**PROBLEM TO SOLVE:** Among the entries below, take the line with "Tarvikud, lisad ja varuosad." and the line with "Chi nhánh sản xuất 1: Khu vực TP. HCM.", and output them and every line between them exactly, with nothing else.

**STUDY MATERIAL:**
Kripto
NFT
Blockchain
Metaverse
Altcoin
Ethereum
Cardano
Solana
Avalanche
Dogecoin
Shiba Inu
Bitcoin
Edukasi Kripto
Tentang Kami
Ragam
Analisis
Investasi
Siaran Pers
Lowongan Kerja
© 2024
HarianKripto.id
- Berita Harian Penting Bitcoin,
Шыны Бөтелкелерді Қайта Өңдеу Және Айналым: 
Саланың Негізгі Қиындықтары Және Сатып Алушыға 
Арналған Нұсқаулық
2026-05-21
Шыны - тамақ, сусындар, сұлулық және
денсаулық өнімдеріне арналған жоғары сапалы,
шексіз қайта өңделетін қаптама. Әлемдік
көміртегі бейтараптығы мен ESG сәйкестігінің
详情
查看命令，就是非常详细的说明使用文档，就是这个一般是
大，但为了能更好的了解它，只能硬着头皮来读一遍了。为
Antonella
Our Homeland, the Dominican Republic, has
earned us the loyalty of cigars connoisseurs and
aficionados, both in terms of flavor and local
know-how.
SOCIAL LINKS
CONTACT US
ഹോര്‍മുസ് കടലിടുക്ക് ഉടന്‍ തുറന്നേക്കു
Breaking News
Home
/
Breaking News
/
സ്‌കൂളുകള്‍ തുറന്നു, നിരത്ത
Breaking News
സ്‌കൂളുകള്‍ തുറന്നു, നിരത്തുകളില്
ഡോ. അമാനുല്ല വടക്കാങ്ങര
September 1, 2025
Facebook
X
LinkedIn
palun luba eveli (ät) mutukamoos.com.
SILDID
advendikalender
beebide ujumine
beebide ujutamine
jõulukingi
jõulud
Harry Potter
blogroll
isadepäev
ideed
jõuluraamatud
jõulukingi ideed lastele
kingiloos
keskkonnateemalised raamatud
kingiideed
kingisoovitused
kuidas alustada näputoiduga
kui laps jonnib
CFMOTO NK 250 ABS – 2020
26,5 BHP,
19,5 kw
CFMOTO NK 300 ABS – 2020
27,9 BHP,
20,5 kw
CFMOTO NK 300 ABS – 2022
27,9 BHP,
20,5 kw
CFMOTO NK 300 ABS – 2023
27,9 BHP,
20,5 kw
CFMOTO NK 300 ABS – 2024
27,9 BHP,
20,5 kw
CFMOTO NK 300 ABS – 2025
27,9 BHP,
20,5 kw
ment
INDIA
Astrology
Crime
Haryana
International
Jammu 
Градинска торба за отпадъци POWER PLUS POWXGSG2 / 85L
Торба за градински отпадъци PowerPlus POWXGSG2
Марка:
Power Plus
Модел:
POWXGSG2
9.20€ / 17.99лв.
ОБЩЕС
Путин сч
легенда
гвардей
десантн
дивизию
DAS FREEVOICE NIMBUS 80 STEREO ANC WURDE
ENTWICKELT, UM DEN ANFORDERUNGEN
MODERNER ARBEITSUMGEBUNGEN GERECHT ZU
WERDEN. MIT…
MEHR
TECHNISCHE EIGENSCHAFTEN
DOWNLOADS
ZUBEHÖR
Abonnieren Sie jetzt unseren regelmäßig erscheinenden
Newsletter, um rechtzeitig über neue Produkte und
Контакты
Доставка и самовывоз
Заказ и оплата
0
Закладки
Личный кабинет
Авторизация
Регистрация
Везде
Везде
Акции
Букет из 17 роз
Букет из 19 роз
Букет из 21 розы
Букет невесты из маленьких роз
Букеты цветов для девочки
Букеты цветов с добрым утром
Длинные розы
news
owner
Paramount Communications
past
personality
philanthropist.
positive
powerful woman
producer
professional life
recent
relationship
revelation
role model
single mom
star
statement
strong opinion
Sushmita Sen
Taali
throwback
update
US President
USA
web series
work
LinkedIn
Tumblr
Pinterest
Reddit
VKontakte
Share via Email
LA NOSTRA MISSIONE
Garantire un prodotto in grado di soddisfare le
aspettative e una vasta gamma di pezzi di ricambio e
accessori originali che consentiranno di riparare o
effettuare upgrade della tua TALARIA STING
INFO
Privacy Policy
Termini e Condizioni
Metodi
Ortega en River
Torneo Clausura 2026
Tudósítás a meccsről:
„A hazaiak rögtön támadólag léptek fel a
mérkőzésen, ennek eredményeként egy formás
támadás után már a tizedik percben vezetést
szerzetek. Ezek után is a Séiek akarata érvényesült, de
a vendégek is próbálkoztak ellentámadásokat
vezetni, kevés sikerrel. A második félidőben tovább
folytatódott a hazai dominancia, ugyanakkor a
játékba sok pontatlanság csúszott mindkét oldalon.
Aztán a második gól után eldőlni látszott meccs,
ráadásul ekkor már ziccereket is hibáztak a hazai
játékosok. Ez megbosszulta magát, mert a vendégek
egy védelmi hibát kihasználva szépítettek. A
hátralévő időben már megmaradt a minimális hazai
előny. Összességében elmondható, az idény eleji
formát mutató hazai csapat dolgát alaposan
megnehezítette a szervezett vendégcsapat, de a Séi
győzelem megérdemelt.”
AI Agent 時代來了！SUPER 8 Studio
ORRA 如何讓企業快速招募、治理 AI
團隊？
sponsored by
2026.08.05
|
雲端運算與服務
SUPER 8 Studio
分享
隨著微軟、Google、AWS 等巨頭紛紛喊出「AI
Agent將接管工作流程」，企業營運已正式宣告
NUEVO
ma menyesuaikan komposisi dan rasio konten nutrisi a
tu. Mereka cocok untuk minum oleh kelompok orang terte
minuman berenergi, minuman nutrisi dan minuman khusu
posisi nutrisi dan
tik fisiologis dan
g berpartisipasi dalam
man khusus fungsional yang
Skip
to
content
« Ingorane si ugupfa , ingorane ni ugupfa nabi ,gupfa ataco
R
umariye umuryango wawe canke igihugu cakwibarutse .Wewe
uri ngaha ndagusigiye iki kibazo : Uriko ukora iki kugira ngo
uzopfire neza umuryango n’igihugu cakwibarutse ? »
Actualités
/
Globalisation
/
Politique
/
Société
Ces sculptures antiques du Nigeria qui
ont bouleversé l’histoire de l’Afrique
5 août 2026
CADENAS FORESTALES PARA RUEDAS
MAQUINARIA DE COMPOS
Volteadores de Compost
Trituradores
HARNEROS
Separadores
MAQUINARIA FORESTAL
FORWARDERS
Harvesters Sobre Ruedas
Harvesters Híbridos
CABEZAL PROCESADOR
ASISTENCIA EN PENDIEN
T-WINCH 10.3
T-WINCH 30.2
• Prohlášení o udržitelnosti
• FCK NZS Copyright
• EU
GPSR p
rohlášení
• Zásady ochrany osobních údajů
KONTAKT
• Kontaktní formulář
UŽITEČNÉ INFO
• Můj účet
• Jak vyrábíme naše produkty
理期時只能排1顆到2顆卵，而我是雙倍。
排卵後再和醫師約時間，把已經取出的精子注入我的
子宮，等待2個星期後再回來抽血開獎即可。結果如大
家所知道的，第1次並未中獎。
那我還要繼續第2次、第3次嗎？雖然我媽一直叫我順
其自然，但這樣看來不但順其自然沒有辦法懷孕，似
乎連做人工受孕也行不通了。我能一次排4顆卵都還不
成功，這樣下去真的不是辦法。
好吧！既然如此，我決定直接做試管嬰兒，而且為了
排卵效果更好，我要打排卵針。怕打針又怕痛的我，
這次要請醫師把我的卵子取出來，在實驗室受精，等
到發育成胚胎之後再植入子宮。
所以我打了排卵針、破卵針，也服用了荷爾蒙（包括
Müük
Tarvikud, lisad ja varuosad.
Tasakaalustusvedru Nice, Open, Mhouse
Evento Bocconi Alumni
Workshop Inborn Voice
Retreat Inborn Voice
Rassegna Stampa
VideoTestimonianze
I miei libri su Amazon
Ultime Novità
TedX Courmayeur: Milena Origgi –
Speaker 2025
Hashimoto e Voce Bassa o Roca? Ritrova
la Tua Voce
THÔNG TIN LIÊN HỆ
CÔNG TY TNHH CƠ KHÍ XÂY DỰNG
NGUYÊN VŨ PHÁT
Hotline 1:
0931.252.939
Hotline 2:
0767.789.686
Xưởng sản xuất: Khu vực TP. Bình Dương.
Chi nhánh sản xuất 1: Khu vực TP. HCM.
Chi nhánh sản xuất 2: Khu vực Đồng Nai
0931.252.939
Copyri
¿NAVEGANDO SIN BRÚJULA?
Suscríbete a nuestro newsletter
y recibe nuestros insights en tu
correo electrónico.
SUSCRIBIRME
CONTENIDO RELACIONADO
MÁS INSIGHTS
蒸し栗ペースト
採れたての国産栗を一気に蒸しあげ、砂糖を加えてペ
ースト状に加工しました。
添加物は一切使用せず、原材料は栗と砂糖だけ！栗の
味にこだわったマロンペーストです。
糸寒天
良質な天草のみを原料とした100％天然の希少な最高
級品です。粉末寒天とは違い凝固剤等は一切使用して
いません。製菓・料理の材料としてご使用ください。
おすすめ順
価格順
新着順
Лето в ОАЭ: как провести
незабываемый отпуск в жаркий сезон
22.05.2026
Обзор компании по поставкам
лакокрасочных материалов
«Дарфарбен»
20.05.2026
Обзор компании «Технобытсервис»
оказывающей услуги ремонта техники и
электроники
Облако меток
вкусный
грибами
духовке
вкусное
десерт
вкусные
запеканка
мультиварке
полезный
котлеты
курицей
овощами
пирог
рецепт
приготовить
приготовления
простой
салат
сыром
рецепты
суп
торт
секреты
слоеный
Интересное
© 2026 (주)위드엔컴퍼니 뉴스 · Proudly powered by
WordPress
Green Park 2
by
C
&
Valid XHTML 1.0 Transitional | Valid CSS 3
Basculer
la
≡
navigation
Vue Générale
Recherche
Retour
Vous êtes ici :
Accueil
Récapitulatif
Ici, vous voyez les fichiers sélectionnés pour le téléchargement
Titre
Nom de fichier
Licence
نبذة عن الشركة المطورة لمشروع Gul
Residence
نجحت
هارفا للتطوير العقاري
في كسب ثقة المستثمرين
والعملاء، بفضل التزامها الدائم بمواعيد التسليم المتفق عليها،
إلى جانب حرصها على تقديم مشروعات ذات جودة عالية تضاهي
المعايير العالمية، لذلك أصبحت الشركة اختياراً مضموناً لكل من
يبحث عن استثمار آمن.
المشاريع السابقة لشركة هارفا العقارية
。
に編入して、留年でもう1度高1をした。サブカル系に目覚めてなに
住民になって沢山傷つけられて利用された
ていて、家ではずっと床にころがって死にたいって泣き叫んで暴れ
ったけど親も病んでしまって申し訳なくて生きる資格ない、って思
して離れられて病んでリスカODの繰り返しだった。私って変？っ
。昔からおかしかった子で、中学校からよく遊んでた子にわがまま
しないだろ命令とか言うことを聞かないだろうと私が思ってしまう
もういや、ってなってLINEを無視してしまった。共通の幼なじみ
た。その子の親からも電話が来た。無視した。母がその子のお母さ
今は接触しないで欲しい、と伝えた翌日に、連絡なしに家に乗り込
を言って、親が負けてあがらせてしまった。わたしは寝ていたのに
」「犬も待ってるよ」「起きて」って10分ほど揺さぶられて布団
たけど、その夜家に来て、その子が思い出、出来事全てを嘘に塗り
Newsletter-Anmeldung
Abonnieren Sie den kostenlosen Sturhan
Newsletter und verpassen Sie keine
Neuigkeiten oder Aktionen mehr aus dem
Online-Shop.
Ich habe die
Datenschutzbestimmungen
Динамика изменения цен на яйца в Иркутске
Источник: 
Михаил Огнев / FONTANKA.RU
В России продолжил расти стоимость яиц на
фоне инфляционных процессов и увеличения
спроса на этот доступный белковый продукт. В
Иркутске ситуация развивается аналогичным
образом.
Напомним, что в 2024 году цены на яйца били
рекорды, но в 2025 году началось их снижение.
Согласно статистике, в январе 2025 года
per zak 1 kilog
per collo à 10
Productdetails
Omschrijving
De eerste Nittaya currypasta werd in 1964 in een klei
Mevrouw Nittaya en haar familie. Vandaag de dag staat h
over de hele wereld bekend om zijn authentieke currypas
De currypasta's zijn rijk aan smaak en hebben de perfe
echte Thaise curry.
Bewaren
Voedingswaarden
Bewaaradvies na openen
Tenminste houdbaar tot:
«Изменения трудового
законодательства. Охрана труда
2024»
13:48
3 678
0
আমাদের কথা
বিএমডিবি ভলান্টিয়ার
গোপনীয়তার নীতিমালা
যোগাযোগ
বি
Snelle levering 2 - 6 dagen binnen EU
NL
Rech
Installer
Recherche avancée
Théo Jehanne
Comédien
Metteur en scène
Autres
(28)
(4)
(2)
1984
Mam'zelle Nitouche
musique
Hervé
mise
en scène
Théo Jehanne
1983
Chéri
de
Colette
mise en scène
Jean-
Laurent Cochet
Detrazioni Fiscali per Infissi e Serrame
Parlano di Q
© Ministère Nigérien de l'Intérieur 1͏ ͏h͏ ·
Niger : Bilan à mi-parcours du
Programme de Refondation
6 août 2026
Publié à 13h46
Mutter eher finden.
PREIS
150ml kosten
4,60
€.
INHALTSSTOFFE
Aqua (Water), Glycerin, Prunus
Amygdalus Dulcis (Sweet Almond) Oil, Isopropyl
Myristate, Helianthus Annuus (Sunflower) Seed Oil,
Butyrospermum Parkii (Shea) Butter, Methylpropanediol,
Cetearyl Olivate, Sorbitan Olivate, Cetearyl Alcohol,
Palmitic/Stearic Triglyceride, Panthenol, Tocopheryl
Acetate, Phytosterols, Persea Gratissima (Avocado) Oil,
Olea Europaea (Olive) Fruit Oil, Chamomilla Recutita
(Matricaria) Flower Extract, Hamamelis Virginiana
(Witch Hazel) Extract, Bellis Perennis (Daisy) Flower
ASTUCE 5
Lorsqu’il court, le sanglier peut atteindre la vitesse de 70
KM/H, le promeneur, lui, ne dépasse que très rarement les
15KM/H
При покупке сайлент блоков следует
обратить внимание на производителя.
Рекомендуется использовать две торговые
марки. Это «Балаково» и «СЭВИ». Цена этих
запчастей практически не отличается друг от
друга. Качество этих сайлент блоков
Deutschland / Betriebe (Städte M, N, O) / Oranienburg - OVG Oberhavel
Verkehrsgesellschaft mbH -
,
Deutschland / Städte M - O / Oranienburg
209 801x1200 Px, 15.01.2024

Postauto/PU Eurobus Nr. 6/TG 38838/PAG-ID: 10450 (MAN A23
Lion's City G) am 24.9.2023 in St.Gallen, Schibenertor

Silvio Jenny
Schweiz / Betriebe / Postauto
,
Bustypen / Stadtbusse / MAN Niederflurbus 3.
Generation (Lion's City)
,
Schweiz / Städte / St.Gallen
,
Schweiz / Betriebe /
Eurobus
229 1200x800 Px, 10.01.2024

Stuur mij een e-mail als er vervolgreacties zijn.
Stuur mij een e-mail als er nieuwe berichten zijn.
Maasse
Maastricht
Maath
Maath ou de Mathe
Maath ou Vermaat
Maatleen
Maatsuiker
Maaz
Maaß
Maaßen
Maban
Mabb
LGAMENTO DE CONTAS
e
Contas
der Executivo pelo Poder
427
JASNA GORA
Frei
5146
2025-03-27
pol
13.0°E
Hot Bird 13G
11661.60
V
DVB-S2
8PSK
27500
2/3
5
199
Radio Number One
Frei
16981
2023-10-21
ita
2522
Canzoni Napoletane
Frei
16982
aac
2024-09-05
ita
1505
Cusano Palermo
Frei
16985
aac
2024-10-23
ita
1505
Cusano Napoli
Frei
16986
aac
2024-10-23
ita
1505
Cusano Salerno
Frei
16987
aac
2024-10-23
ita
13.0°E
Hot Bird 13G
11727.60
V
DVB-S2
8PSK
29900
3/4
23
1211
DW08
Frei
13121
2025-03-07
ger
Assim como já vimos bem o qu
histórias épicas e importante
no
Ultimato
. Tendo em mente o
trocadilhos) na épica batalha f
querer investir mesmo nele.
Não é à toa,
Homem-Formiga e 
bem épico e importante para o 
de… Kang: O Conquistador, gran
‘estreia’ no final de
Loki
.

**SOLUTION FOR THIS TASK:**
Tarvikud, lisad ja varuosad.
Tasakaalustusvedru Nice, Open, Mhouse
Evento Bocconi Alumni
Workshop Inborn Voice
Retreat Inborn Voice
Rassegna Stampa
VideoTestimonianze
I miei libri su Amazon
Ultime Novità
TedX Courmayeur: Milena Origgi –
Speaker 2025
Hashimoto e Voce Bassa o Roca? Ritrova
la Tua Voce
THÔNG TIN LIÊN HỆ
CÔNG TY TNHH CƠ KHÍ XÂY DỰNG
NGUYÊN VŨ PHÁT
Hotline 1:
0931.252.939
Hotline 2:
0767.789.686
Xưởng sản xuất: Khu vực TP. Bình Dương.
Chi nhánh sản xuất 1: Khu vực TP. HCM.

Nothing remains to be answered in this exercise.